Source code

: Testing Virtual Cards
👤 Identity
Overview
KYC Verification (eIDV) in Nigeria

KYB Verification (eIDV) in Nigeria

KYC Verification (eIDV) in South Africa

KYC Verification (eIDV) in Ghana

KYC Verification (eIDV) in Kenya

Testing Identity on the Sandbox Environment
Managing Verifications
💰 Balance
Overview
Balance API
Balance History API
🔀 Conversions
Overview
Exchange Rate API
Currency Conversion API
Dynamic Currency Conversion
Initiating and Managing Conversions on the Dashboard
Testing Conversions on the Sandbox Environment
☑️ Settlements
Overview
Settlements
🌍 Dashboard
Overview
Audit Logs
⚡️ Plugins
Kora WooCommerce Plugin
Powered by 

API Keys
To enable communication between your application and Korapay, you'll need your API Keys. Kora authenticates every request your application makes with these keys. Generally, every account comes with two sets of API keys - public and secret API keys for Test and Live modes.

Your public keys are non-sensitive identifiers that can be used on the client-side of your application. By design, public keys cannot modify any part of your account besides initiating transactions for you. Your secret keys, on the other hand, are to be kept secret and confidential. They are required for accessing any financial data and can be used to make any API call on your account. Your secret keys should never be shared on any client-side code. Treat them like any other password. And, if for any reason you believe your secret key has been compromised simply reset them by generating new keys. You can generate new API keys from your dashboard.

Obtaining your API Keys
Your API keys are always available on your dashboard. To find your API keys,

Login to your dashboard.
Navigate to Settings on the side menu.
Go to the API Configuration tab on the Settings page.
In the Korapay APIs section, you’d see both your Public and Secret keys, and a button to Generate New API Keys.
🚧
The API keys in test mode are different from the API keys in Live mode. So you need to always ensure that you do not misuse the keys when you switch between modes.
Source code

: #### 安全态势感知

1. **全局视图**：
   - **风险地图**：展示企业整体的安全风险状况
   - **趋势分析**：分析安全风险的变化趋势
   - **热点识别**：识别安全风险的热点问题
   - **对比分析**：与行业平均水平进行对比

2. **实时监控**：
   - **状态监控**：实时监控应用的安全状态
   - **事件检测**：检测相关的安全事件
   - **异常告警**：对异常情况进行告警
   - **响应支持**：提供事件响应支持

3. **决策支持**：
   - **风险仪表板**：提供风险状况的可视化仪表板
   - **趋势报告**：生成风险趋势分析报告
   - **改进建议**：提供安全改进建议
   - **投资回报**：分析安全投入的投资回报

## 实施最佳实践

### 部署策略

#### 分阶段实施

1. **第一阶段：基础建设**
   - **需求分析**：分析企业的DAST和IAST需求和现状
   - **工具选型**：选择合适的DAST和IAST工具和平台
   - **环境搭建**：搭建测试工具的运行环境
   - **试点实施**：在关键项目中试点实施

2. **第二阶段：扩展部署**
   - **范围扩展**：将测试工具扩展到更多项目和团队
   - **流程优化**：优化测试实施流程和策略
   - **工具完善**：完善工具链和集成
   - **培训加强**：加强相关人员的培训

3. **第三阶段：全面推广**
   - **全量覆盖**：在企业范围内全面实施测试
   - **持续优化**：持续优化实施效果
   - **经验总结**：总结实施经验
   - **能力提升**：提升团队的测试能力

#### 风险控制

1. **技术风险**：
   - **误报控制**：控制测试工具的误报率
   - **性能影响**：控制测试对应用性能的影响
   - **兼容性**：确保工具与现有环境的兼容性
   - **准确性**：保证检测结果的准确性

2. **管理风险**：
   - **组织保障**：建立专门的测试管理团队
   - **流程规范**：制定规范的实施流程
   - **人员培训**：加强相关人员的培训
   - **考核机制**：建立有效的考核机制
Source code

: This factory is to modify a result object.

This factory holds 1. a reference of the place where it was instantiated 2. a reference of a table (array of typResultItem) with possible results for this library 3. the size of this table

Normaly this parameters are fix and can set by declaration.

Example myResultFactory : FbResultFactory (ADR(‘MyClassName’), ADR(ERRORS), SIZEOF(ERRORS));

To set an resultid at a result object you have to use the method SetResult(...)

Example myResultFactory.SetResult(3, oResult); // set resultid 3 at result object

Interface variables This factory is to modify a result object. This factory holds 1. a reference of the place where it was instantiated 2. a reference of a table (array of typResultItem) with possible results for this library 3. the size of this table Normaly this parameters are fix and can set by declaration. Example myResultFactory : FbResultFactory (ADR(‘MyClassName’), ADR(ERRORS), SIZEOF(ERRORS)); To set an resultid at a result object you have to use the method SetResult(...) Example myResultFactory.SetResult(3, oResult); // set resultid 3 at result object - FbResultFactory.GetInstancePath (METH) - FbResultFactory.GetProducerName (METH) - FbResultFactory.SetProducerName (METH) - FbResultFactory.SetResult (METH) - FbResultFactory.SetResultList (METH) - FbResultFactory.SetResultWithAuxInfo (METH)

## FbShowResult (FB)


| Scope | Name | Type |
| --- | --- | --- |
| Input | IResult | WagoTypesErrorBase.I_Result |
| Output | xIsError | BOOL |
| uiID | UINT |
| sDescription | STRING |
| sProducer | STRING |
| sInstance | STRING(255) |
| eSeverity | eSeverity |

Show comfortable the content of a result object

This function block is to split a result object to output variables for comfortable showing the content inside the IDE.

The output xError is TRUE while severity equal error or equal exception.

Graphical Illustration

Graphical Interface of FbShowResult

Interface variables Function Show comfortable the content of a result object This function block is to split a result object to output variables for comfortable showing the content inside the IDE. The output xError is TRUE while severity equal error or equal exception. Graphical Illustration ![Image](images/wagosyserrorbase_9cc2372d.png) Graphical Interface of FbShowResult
**********
- _Problem details_
Rewrite the items from the start through the line containing "Your API keys are", inclusive, swapping "Sandbox Environment" for "Staging Environment" and leaving everything else unchanged.

- _Problem solution_
Source code

: Testing Virtual Cards
👤 Identity
Overview
KYC Verification (eIDV) in Nigeria

KYB Verification (eIDV) in Nigeria

KYC Verification (eIDV) in South Africa

KYC Verification (eIDV) in Ghana

KYC Verification (eIDV) in Kenya

Testing Identity on the Staging Environment
Managing Verifications
💰 Balance
Overview
Balance API
Balance History API
🔀 Conversions
Overview
Exchange Rate API
Currency Conversion API
Dynamic Currency Conversion
Initiating and Managing Conversions on the Dashboard
Testing Conversions on the Staging Environment
☑️ Settlements
Overview
Settlements
🌍 Dashboard
Overview
Audit Logs
⚡️ Plugins
Kora WooCommerce Plugin
Powered by 

API Keys
To enable communication between your application and Korapay, you'll need your API Keys. Kora authenticates every request your application makes with these keys. Generally, every account comes with two sets of API keys - public and secret API keys for Test and Live modes.

Your public keys are non-sensitive identifiers that can be used on the client-side of your application. By design, public keys cannot modify any part of your account besides initiating transactions for you. Your secret keys, on the other hand, are to be kept secret and confidential. They are required for accessing any financial data and can be used to make any API call on your account. Your secret keys should never be shared on any client-side code. Treat them like any other password. And, if for any reason you believe your secret key has been compromised simply reset them by generating new keys. You can generate new API keys from your dashboard.

Obtaining your API Keys
Your API keys are always available on your dashboard. To find your API keys,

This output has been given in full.